Enhanced denitrification performance in iron-carbon wetlands through biomass addition: Impact on nitrate and ammonia transformation

This study investigated the influence of biomass addition on the denitrification performance of iron-carbon wetlands. During long-time operation, the effluent NO3−-N concentration of CW-BFe was observed to be the lowest, registering at 0.418 ± 0.167 mg/L, outperforming that of CW-Fe, which recorded 1.467 ± 0.467 mg/L. However, the effluent NH4+-N for CW-BFe increased to 1.465 ± 0.121 mg/L, surpassing CW-Fe's 0.889 ± 0.224 mg/L. Within a typical cycle, when establishing first-order reaction kinetics based on NO3−-N concentrations, the introduction of biomass was found to amplify the kinetic constants across various stages in the iron-carbon wetland, ranging between 2.4 and 5.4 times that of CW-Fe.
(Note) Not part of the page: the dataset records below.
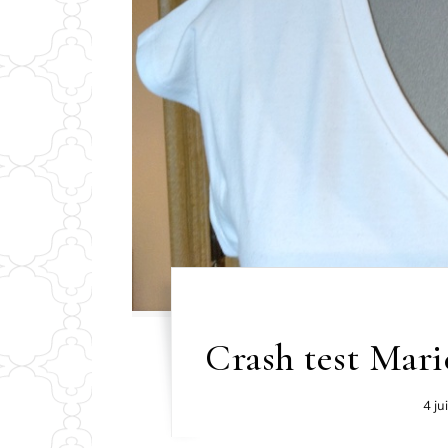
Crash test Marie
4 ju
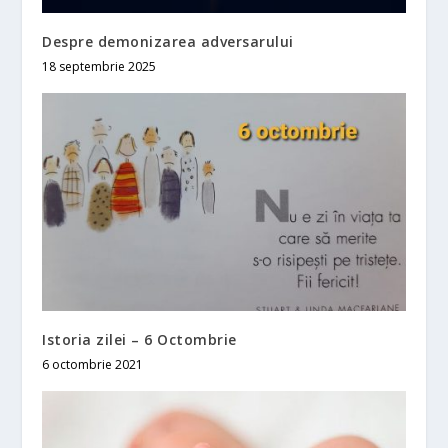
Despre demonizarea adversarului
18 septembrie 2025
Istoria zilei – 6 Octombrie
6 octombrie 2021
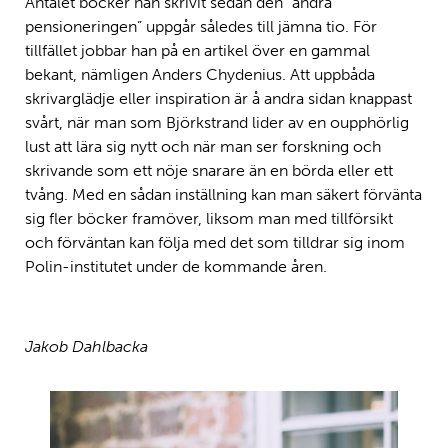
Antalet böcker han skrivit sedan den ”andra
pensioneringen” uppgår således till jämna tio. För
tillfället jobbar han på en artikel över en gammal
bekant, nämligen Anders Chydenius. Att uppbåda
skrivarglädje eller inspiration är å andra sidan knappast
svårt, när man som Björkstrand lider av en oupphörlig
lust att lära sig nytt och när man ser forskning och
skrivande som ett nöje snarare än en börda eller ett
tvång. Med en sådan inställning kan man säkert förvänta
sig fler böcker framöver, liksom man med tillförsikt
och förväntan kan följa med det som tilldrar sig inom
Polin-institutet under de kommande åren.
Jakob Dahlbacka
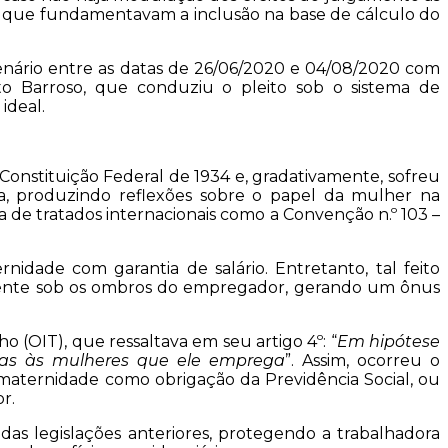
vos que fundamentavam a inclusão na base de cálculo do
enário entre as datas de 26/06/2020 e 04/08/2020 com
rto Barroso, que conduziu o pleito sob o sistema de
ideal.
 Constituição Federal de 1934 e, gradativamente, sofreu
ia, produzindo reflexões sobre o papel da mulher na
 de tratados internacionais como a Convenção n.º 103 –
nidade com garantia de salário. Entretanto, tal feito
lmente sob os ombros do empregador, gerando um ônus
 (OIT), que ressaltava em seu artigo 4º: “
Em hipótese
das às mulheres que ele emprega
”. Assim, ocorreu o
io-maternidade como obrigação da Previdência Social, ou
r.
 das legislações anteriores, protegendo a trabalhadora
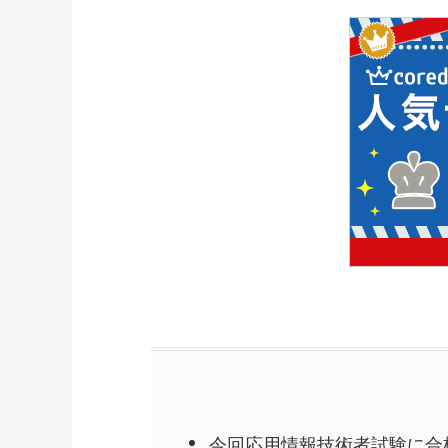
今回応用情報技術者試験に合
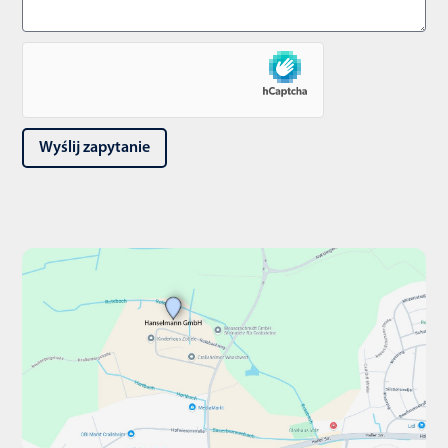
Wyślij zapytanie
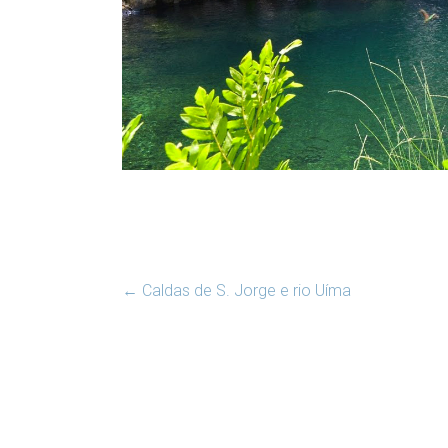
←
Caldas de S. Jorge e rio Uíma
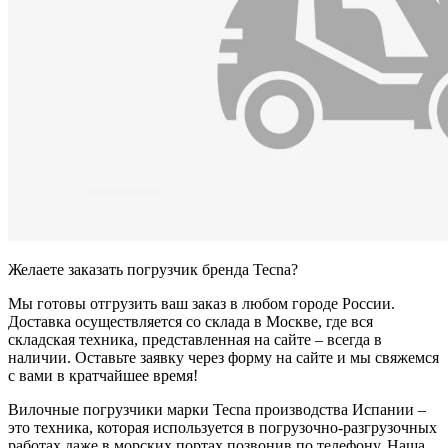
Желаете заказать погрузчик бренда Tecna?
Мы готовы отгрузить ваш заказ в любом городе России.
Доставка осуществляется со склада в Москве, где вся
складская техника, представленная на сайте – всегда в
наличии. Оставьте заявку через форму на сайте и мы свяжемся
с вами в кратчайшее время!
Вилочные погрузчики марки Tecna производства Испании –
это техника, которая используется в погрузочно-разгрузочных
работах даже в морских портах позвонив по телефону. Наша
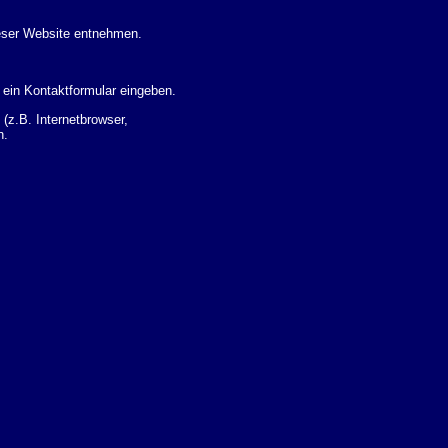
eser Website entnehmen.
 ein Kontaktformular eingeben.
z.B. Internetbrowser,
n.
 Ihres Nutzerverhaltens
 Daten zu erhalten. Sie haben
um Thema Datenschutz k�nnen
i der zust�ndigen
t sogenannten
kverfolgt werden. Sie k�nnen
Sie in der folgenden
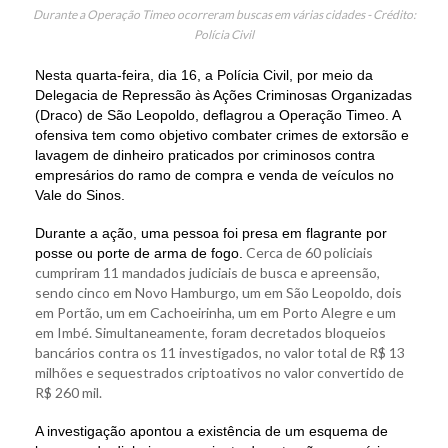
Durante a Operação Timeo ocorreram buscas em várias cidades - Crédito:
Polícia Civil
Nesta quarta-feira, dia 16, a Polícia Civil, por meio da
Delegacia de Repressão às Ações Criminosas Organizadas
(Draco) de São Leopoldo, deflagrou a Operação Timeo. A
ofensiva tem como objetivo combater crimes de extorsão e
lavagem de dinheiro praticados por criminosos contra
empresários do ramo de compra e venda de veículos no
Vale do Sinos.
Durante a ação, uma pessoa foi presa em flagrante por
Cerca de 60 policiais
posse ou porte de arma de fo
go.
cumpriram 11 mandados judiciais de busca e apreensão,
sendo cinco em Novo Hamburgo, um em São Leopoldo, dois
em Portão, um em Cachoeirinha, um em Porto Alegre e um
em Imbé. Simultaneamente, foram decretados bloqueios
bancários contra os 11 investigados, no valor total de R$ 13
milhões e sequestrados criptoativos no valor convertido de
R$ 260 mil.
A investigação apontou a existência de um esquema de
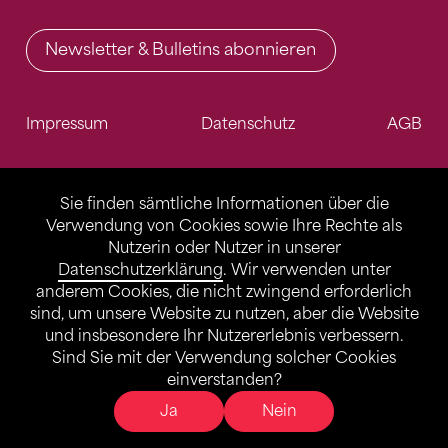
Newsletter & Bulletins abonnieren
Impressum
Datenschutz
AGB
Sie finden sämtliche Informationen über die
Verwendung von Cookies sowie Ihre Rechte als
Nutzerin oder Nutzer in unserer
Datenschutzerklärung
. Wir verwenden unter
anderem Cookies, die nicht zwingend erforderlich
sind, um unsere Website zu nutzen, aber die Website
und insbesondere Ihr Nutzererlebnis verbessern.
Sind Sie mit der Verwendung solcher Cookies
einverstanden?
Ja
Nein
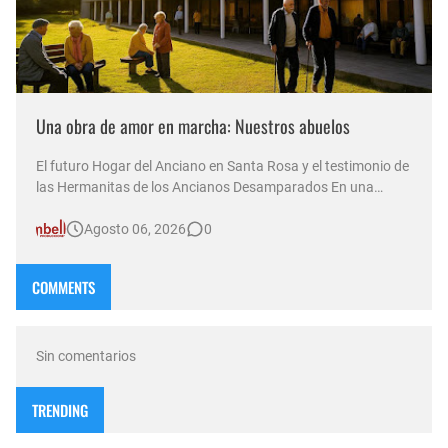
Una obra de amor en marcha: Nuestros abuelos
El futuro Hogar del Anciano en Santa Rosa y el testimonio de
las Hermanitas de los Ancianos Desamparados En una
nueva emisión de su sexta temporada al aire, el programa
Agosto 06, 2026
0
Compasión —conducido por Norma Abadie y transmitido a
través de múltiples plataformas por D&T Radio (92.5 MHz) ,
canal Som…
COMMENTS
Sin comentarios
TRENDING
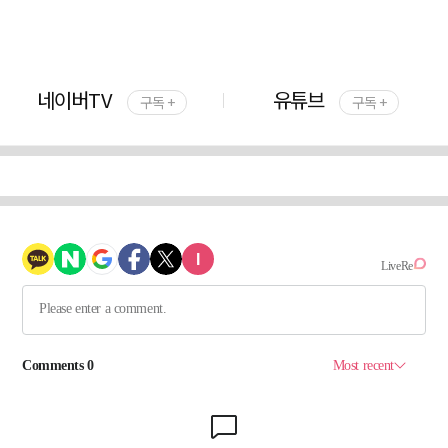
네이버TV
유튜브
구독 +
구독 +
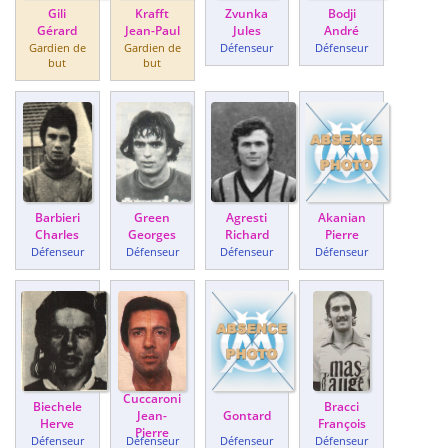
Gili
Krafft
Zvunka
Bodji
Gérard
Jean-Paul
Jules
André
Gardien de
Gardien de
Défenseur
Défenseur
but
but
Barbieri
Green
Agresti
Akanian
Charles
Georges
Richard
Pierre
Défenseur
Défenseur
Défenseur
Défenseur
Cuccaroni
Biechele
Bracci
Jean-
Gontard
Herve
François
Pierre
Défenseur
Défenseur
Défenseur
Défenseur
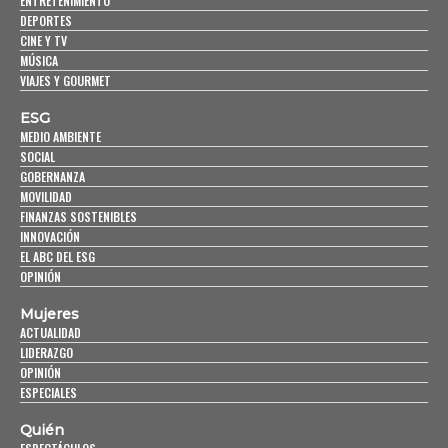
ENTRETENIMIENTO
DEPORTES
CINE Y TV
MÚSICA
VIAJES Y GOURMET
ESG
MEDIO AMBIENTE
SOCIAL
GOBERNANZA
MOVILIDAD
FINANZAS SOSTENIBLES
INNOVACIÓN
EL ABC DEL ESG
OPINIÓN
Mujeres
ACTUALIDAD
LIDERAZGO
OPINIÓN
ESPECIALES
Quién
A metagenomic analysis indicated that biomass augments the reduction of NO3−-N and NO2−-N nitrogen and significantly bolsters the dissimilation nitrate reduction to ammonia pathway. Conversely, it impedes the reduction of N2O, leading to a heightened proportion of 2.715 % in CW-BFe's nitrogen mass balance, a stark contrast to CW-Fe's 0.379 %.